┌──

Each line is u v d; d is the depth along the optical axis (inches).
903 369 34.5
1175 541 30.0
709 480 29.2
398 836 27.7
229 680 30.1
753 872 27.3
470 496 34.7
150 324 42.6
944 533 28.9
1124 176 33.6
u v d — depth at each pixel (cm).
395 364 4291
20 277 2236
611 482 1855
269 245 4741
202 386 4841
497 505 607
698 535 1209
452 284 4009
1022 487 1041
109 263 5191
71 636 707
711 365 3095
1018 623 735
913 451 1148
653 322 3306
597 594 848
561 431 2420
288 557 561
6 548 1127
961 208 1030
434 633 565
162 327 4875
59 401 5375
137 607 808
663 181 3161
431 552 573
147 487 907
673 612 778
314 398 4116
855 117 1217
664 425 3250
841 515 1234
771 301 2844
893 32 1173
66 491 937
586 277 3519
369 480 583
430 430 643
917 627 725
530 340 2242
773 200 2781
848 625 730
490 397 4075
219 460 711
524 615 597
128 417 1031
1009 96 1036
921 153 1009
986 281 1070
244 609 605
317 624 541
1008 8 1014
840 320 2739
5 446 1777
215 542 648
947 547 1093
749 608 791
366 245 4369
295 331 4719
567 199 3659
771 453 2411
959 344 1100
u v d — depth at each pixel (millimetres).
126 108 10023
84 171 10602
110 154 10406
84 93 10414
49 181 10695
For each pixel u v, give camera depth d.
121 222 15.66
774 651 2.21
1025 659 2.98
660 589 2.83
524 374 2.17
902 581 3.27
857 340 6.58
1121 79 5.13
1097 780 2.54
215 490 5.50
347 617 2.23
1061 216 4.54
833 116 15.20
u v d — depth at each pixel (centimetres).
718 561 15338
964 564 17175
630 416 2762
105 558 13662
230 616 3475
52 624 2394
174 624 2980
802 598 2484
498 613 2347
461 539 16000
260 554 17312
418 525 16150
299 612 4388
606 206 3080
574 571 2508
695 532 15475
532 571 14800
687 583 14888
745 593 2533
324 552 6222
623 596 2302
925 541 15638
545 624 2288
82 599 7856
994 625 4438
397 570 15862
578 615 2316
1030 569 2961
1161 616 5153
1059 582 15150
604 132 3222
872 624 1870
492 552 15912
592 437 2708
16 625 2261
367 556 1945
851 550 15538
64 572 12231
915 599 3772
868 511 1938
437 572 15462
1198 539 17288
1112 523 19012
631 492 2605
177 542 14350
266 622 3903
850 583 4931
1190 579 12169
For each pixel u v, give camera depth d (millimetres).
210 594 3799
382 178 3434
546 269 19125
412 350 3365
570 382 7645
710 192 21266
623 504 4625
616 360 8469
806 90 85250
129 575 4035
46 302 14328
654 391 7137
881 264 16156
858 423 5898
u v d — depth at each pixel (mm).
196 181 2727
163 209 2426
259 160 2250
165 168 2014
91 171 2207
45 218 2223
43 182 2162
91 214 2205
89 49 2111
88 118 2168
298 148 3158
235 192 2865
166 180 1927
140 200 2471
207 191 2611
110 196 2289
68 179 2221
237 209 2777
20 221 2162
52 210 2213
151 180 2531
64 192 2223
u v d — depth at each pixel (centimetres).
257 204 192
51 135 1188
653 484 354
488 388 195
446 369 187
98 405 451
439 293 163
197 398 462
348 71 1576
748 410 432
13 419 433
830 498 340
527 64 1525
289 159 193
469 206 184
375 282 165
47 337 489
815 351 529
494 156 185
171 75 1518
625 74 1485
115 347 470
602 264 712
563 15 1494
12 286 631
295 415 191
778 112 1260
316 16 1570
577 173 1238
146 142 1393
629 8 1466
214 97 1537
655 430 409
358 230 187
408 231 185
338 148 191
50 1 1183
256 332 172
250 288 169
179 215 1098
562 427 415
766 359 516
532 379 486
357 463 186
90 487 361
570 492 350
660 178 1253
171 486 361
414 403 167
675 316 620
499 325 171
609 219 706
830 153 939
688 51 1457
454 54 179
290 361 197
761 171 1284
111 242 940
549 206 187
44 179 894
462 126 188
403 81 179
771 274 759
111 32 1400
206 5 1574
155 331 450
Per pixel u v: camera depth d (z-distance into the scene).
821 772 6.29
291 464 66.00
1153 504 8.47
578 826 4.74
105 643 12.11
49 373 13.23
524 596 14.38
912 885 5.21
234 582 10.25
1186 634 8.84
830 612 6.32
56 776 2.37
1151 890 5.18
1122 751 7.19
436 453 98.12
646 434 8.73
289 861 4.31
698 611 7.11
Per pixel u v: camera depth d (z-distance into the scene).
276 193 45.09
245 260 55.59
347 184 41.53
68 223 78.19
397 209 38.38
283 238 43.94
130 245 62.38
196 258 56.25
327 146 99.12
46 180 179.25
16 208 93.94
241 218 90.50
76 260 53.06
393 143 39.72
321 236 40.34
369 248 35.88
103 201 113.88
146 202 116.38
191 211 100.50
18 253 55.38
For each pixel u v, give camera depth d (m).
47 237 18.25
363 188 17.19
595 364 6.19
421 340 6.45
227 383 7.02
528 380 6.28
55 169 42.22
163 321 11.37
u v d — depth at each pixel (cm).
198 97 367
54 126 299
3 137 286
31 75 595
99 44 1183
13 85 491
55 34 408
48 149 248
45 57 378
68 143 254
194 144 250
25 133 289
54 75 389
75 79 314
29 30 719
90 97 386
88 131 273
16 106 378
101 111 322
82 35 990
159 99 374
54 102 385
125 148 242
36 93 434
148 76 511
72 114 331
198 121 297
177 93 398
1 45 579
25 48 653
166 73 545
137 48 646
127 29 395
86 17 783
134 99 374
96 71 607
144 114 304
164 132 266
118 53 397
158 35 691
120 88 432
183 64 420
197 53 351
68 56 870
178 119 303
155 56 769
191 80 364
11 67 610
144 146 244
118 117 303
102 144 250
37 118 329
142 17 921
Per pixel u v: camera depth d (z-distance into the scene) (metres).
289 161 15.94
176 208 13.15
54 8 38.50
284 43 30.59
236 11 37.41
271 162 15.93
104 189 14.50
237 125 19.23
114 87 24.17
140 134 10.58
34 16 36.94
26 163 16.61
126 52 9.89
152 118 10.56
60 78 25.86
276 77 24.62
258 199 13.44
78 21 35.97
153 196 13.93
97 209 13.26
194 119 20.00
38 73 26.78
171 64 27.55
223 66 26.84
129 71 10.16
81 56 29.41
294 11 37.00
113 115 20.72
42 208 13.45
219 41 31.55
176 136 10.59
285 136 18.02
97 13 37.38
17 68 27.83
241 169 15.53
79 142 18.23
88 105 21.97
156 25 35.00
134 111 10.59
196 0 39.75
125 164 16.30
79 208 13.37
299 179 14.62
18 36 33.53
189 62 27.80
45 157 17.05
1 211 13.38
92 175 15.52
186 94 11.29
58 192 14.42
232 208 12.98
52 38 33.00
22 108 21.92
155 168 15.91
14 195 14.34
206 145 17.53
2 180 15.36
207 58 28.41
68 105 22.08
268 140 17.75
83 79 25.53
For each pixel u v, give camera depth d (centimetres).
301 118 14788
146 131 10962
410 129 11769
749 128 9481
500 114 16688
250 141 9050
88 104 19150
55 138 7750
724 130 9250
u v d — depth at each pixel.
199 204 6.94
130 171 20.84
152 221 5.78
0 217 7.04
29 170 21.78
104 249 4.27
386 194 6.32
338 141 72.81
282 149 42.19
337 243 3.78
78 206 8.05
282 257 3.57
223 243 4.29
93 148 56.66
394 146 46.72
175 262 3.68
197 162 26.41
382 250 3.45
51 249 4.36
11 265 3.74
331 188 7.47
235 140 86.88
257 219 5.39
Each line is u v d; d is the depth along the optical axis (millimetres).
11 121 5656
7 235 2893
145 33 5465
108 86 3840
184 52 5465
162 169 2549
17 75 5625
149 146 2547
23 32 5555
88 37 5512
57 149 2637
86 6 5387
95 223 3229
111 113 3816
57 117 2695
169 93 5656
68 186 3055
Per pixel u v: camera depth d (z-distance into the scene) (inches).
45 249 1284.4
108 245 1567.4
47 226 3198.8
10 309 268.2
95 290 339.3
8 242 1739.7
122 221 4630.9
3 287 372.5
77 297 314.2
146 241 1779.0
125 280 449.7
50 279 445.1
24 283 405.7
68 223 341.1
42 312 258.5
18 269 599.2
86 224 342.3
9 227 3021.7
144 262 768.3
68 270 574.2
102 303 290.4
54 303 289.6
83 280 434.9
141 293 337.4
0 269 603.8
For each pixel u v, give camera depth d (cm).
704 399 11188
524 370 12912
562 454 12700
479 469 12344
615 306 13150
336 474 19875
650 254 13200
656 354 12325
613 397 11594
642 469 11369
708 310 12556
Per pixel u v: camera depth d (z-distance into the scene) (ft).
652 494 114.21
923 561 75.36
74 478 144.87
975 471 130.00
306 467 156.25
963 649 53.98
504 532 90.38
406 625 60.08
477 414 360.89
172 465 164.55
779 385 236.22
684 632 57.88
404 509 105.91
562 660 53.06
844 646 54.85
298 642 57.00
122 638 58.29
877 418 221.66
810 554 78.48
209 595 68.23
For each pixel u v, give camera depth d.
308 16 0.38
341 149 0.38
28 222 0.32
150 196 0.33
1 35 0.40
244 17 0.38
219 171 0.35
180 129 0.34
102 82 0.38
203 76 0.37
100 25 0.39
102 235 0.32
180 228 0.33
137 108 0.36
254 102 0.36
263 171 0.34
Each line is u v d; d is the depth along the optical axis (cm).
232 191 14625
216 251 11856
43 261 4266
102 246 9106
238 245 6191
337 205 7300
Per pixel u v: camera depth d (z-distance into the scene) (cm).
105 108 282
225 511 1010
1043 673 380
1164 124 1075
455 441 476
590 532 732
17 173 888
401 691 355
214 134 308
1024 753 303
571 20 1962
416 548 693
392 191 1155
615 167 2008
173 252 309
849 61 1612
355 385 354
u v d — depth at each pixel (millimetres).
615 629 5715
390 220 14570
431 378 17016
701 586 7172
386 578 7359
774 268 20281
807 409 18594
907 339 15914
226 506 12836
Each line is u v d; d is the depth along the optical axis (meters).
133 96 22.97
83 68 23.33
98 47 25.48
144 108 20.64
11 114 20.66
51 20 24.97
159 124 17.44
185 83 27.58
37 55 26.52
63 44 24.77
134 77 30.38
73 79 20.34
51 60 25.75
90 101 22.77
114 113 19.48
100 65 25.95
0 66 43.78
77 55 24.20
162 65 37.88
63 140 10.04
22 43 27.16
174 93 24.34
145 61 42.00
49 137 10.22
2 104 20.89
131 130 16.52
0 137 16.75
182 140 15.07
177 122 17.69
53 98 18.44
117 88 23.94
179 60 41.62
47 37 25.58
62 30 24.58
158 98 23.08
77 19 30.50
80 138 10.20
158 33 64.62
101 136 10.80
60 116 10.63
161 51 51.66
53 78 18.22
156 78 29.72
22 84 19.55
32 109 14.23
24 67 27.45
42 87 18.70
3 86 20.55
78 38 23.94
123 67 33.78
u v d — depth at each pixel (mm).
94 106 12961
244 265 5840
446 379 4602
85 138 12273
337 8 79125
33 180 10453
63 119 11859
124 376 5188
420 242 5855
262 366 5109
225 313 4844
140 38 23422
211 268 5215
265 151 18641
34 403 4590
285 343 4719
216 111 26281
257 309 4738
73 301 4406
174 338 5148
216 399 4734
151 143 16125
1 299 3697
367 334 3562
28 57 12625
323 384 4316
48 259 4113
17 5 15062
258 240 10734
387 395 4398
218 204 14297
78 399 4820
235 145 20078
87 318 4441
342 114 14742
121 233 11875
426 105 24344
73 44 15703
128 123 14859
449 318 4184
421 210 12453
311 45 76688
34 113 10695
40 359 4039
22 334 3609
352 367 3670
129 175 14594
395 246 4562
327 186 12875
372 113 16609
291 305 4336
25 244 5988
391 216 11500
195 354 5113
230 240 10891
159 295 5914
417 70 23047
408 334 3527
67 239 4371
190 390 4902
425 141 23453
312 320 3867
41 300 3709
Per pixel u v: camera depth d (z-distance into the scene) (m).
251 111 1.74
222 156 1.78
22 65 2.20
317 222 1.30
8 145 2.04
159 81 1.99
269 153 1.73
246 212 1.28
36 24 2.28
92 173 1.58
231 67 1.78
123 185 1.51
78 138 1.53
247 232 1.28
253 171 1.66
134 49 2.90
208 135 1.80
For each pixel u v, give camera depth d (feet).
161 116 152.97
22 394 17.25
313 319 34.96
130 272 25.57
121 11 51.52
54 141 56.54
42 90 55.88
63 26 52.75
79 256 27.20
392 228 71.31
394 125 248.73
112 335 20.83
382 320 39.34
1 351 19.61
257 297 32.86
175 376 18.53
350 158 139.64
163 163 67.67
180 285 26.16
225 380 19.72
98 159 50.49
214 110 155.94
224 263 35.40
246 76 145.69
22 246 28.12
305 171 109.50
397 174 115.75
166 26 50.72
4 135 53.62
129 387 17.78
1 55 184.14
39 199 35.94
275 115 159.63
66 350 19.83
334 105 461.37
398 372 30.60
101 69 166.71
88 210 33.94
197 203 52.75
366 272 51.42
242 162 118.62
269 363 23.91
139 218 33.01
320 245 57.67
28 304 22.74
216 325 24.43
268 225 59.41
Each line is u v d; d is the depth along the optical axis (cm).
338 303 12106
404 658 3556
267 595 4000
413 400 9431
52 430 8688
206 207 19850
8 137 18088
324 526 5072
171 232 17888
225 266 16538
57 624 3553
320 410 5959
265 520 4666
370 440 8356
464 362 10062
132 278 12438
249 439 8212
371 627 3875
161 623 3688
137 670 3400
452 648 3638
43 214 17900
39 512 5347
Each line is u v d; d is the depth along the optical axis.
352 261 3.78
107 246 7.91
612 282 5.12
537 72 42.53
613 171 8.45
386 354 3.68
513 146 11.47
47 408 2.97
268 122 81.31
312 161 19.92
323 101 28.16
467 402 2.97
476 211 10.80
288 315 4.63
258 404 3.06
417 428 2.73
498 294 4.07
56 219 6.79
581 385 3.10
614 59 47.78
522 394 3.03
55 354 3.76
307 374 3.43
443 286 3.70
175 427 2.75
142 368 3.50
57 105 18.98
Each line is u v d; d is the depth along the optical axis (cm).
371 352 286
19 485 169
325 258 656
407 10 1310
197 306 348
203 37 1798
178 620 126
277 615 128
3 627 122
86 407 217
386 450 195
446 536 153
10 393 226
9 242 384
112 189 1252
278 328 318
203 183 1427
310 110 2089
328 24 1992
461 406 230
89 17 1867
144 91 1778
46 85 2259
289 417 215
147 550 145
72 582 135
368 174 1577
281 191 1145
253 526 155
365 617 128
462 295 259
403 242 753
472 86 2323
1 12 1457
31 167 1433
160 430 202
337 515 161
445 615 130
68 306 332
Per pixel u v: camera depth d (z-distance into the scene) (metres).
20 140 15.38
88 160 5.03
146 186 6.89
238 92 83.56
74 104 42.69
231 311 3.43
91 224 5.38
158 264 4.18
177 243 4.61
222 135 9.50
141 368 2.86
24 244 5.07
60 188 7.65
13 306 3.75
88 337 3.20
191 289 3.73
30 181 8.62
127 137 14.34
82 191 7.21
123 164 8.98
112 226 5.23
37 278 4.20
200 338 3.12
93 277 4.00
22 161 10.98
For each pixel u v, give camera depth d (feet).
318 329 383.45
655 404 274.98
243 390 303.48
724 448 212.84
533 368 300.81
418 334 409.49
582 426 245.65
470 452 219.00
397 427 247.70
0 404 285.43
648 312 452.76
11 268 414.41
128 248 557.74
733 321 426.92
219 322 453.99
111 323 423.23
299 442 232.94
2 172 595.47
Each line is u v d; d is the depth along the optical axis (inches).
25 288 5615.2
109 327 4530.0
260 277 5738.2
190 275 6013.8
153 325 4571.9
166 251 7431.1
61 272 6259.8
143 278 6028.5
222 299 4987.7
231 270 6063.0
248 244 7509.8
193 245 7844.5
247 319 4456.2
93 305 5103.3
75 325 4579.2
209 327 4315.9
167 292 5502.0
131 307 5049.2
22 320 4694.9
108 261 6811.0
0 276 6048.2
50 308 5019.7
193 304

└──

EXERCISE BRIEF - Transcribe the records above exactly, beginning at the line that contains "314 398 4116" and ending with the line that contains "492 552 15912", both included, and nothing else.

RESULT FOR THIS EXERCISE -
314 398 4116
855 117 1217
664 425 3250
841 515 1234
771 301 2844
893 32 1173
66 491 937
586 277 3519
369 480 583
430 430 643
917 627 725
530 340 2242
773 200 2781
848 625 730
490 397 4075
219 460 711
524 615 597
128 417 1031
1009 96 1036
921 153 1009
986 281 1070
244 609 605
317 624 541
1008 8 1014
840 320 2739
5 446 1777
215 542 648
947 547 1093
749 608 791
366 245 4369
295 331 4719
567 199 3659
771 453 2411
959 344 1100
u v d — depth at each pixel (millimetres).
126 108 10023
84 171 10602
110 154 10406
84 93 10414
49 181 10695
For each pixel u v, give camera depth d.
121 222 15.66
774 651 2.21
1025 659 2.98
660 589 2.83
524 374 2.17
902 581 3.27
857 340 6.58
1121 79 5.13
1097 780 2.54
215 490 5.50
347 617 2.23
1061 216 4.54
833 116 15.20
u v d — depth at each pixel (centimetres).
718 561 15338
964 564 17175
630 416 2762
105 558 13662
230 616 3475
52 624 2394
174 624 2980
802 598 2484
498 613 2347
461 539 16000
260 554 17312
418 525 16150
299 612 4388
606 206 3080
574 571 2508
695 532 15475
532 571 14800
687 583 14888
745 593 2533
324 552 6222
623 596 2302
925 541 15638
545 624 2288
82 599 7856
994 625 4438
397 570 15862
578 615 2316
1030 569 2961
1161 616 5153
1059 582 15150
604 132 3222
872 624 1870
492 552 15912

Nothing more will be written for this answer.